En ese contexto, la idea de “provincializar” el sistema de salud —que circula en los equipos de Federico Sturzenegger y Mario Lugones— deja de ser una hipótesis teórica y empieza a leerse como una dinámica en marcha. No necesariamente como una reforma formal, sino como un proceso de hecho. Nación se repliega en su capacidad de financiamiento y control, y las provincias quedan como última instancia de respuesta. En ese marco, los datos de la Oficina de Presupuesto del Congreso refuerzan esa lectura: en el primer trimestre, los fondos destinados a prestaciones del PAMI registraron una caída real interanual del 41,3%, en línea con el ajuste general del gasto. El conflicto con los médicos de cabecera, además, dejó expuesta la dificultad del PAMI para sostener un modelo de atención primaria que ordene el acceso al sistema.

El problema es que ese desplazamiento no viene acompañado de un rediseño del esquema de recursos. El PAMI arrastra un cuadro de desfinanciamiento que se agravó en el último tiempo, tanto por decisiones de política fiscal como por cambios en sus fuentes de ingresos. A la par, el endurecimiento de controles y la redefinición de prestaciones reducen la capacidad del sistema privado para absorber la demanda, lo que acelera el traslado hacia el sector público.
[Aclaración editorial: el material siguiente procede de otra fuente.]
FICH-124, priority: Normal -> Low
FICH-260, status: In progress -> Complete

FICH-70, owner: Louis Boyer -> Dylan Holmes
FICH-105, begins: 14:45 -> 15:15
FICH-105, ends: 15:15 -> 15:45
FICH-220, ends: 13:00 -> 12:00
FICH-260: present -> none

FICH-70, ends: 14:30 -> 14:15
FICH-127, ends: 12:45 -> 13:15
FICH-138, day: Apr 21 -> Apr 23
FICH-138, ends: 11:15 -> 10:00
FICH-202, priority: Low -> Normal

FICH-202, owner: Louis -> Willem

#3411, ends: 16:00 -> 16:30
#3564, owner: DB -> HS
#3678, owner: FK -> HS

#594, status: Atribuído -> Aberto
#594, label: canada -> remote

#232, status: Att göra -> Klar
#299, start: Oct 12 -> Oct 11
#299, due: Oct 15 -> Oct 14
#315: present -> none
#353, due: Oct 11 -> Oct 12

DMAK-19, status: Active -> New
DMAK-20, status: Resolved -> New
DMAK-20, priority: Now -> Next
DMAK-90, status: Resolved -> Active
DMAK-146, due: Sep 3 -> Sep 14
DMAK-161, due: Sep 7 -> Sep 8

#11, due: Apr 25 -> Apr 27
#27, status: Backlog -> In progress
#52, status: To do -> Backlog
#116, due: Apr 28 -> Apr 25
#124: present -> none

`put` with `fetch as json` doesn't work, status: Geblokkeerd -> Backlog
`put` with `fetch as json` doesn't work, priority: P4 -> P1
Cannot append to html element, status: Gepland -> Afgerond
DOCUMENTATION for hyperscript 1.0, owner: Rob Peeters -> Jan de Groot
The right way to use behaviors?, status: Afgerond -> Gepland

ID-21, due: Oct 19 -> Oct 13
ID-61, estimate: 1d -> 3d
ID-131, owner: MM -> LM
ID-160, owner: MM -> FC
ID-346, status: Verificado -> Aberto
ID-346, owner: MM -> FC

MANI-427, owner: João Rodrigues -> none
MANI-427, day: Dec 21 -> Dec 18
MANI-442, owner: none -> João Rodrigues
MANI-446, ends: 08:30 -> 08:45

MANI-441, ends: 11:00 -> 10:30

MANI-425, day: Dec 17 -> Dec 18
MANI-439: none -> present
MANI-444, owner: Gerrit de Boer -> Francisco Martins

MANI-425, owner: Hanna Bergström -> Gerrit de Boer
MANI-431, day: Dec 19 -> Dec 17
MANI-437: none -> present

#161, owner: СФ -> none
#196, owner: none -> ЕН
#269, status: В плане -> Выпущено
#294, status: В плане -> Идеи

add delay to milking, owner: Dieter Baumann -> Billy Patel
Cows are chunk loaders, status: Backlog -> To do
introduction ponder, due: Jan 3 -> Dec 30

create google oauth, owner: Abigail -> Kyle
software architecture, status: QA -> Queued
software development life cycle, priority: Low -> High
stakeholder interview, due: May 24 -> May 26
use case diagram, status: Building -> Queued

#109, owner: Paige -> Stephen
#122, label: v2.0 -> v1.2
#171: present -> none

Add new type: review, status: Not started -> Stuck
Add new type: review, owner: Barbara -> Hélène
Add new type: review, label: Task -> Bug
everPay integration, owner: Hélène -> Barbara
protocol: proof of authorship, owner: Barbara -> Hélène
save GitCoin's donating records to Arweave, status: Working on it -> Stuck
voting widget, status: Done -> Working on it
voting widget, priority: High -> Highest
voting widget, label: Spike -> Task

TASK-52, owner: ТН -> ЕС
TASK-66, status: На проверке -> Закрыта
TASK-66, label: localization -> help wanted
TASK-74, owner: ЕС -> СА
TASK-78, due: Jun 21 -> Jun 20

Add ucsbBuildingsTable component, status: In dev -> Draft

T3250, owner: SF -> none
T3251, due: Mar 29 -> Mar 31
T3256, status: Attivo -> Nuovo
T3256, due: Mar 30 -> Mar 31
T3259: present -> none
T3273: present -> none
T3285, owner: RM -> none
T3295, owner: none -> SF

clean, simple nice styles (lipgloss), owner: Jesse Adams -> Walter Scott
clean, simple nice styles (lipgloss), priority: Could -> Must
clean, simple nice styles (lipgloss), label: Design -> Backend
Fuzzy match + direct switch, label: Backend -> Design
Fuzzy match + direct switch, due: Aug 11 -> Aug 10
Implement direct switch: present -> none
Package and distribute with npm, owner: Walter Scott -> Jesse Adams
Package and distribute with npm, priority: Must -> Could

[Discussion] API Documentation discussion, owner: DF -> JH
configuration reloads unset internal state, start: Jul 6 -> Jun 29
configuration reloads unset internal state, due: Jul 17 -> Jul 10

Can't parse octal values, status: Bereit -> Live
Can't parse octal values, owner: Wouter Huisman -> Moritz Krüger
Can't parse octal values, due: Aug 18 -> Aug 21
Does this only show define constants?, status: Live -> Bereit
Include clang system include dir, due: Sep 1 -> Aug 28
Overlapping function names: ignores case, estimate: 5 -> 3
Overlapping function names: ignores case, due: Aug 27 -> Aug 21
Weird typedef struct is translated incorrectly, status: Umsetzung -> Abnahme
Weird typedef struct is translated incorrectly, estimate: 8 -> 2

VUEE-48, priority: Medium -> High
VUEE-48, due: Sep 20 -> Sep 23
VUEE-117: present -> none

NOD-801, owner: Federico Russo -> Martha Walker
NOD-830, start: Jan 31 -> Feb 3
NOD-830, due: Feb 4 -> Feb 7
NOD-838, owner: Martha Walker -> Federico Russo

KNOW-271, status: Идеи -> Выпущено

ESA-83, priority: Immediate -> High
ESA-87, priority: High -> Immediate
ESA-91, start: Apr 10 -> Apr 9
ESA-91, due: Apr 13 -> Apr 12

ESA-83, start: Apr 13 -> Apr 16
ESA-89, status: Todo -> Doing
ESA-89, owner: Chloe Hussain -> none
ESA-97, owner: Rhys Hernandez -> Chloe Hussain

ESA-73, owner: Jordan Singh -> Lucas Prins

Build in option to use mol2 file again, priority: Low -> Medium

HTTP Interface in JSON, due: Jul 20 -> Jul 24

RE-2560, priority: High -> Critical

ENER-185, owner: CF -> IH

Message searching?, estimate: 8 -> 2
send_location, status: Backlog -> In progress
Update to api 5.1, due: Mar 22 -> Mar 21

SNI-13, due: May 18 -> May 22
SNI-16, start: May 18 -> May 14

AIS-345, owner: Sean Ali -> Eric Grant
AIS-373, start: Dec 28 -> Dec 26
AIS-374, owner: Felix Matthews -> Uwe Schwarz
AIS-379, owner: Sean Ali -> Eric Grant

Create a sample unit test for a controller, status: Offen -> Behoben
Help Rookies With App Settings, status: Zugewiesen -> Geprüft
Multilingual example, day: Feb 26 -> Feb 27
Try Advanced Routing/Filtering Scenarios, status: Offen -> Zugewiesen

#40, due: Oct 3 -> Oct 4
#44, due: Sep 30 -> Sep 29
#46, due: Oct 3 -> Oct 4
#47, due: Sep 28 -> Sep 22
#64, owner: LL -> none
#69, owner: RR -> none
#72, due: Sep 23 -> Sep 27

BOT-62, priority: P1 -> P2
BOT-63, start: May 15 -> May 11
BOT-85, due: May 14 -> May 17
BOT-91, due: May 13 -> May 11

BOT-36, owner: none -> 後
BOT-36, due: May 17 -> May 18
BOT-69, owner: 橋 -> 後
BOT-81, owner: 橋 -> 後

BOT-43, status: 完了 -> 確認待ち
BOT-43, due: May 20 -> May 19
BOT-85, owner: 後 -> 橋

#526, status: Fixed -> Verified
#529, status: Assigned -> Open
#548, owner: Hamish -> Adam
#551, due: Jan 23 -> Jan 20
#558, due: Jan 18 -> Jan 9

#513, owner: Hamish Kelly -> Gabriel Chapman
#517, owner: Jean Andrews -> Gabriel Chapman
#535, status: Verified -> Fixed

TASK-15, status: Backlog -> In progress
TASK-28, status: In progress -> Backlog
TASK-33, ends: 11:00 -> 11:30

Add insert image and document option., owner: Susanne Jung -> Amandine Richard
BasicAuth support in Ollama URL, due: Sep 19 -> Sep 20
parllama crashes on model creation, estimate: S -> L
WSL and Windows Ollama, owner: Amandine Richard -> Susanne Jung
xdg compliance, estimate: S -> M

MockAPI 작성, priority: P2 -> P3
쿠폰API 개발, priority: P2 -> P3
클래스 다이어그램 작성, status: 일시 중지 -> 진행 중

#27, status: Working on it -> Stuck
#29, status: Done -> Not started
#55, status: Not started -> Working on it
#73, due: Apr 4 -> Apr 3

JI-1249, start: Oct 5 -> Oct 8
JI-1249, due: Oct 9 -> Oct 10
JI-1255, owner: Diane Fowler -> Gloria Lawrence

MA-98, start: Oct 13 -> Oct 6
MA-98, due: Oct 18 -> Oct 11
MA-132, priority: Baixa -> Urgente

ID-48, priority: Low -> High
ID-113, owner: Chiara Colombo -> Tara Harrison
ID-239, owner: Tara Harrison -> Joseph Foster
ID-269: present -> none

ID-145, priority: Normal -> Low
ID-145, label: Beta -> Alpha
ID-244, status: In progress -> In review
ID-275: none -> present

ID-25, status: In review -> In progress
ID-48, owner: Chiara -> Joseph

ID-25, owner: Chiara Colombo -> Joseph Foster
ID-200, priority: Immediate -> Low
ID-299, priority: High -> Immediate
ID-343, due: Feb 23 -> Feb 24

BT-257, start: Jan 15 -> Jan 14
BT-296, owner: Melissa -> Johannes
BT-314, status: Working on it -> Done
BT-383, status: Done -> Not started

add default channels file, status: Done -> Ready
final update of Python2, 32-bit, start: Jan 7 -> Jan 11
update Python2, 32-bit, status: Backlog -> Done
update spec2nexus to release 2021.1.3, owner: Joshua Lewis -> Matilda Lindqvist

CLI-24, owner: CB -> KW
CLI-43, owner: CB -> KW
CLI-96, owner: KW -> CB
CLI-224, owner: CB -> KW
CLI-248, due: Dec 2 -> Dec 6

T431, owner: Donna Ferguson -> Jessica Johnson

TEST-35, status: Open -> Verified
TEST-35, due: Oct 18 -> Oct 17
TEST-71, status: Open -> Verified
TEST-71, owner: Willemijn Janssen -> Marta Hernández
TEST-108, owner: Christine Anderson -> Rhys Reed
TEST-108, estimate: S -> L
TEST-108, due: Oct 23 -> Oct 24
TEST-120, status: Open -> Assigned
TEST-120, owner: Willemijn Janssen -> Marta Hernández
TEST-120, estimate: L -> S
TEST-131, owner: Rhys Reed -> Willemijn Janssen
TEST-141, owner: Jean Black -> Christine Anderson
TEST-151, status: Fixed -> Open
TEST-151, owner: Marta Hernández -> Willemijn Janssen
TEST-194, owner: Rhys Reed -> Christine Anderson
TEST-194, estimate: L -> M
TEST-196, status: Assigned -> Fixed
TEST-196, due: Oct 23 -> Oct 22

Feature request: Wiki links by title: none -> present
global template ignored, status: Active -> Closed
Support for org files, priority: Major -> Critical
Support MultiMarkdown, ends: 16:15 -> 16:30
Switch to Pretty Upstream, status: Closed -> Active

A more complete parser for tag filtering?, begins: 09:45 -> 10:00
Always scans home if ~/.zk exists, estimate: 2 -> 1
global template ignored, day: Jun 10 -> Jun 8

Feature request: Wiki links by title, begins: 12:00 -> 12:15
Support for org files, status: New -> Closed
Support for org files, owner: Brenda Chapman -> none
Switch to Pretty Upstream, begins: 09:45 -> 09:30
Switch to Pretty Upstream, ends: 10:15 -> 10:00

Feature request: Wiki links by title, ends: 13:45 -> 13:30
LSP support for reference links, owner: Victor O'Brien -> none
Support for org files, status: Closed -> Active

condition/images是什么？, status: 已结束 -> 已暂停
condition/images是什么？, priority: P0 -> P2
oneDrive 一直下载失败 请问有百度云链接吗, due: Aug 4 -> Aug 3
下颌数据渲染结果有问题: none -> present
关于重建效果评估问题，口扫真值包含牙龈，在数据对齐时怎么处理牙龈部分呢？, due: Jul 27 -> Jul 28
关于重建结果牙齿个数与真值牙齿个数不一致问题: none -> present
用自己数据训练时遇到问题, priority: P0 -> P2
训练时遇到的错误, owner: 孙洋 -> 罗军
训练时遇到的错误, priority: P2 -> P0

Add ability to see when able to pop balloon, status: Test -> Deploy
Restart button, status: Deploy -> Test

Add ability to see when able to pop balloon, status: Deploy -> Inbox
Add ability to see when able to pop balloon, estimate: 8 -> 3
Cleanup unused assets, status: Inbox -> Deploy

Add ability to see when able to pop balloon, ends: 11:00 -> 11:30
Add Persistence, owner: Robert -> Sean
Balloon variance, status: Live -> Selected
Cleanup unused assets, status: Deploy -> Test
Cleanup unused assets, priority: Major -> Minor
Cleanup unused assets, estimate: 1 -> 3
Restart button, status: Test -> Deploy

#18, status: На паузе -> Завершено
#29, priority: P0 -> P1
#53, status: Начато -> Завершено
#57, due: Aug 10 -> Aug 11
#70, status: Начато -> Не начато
Aun con la recomposición parcial de pagos en marcha, en el sector advierten que la cadena de prestaciones sigue frágil y que muchas clínicas y profesionales operan con márgenes mínimos.

Así, el conflicto deja de ser sectorial y se vuelve federal. Las provincias no solo discuten el impacto sanitario, sino también el costo político de sostener un sistema que, en los hechos, empieza a reconfigurarse sin coordinación. En la Casa Rosada hablan de normalización y de ordenamiento progresivo, pero en el interior la lectura es otra: la de un Estado nacional que ajusta y un entramado provincial que amortigua, con recursos propios, las consecuencias de ese ajuste. La tregua financiera que buscó instalar el Gobierno en la última semana aparece, en ese sentido, más como un intento de ganar tiempo que como una solución estructural.

Desde el propio PAMI, sin embargo, buscan bajar el tono del conflicto. Su titular, Esteban Leguizamo, relativizó la gravedad del momento y aseguró que no se trata de una crisis. “Quiero llevar tranquilidad a todos nuestros afiliados de que no hay corte de servicios y que la prestación sigue en forma normal”, apuntó esta semana. La distancia entre ese diagnóstico y lo que empiezan a mostrar las provincias, sin embargo, deja expuesto el núcleo del problema: un sistema que, aun cuando niega su crisis, ya empezó a redistribuir sus costos.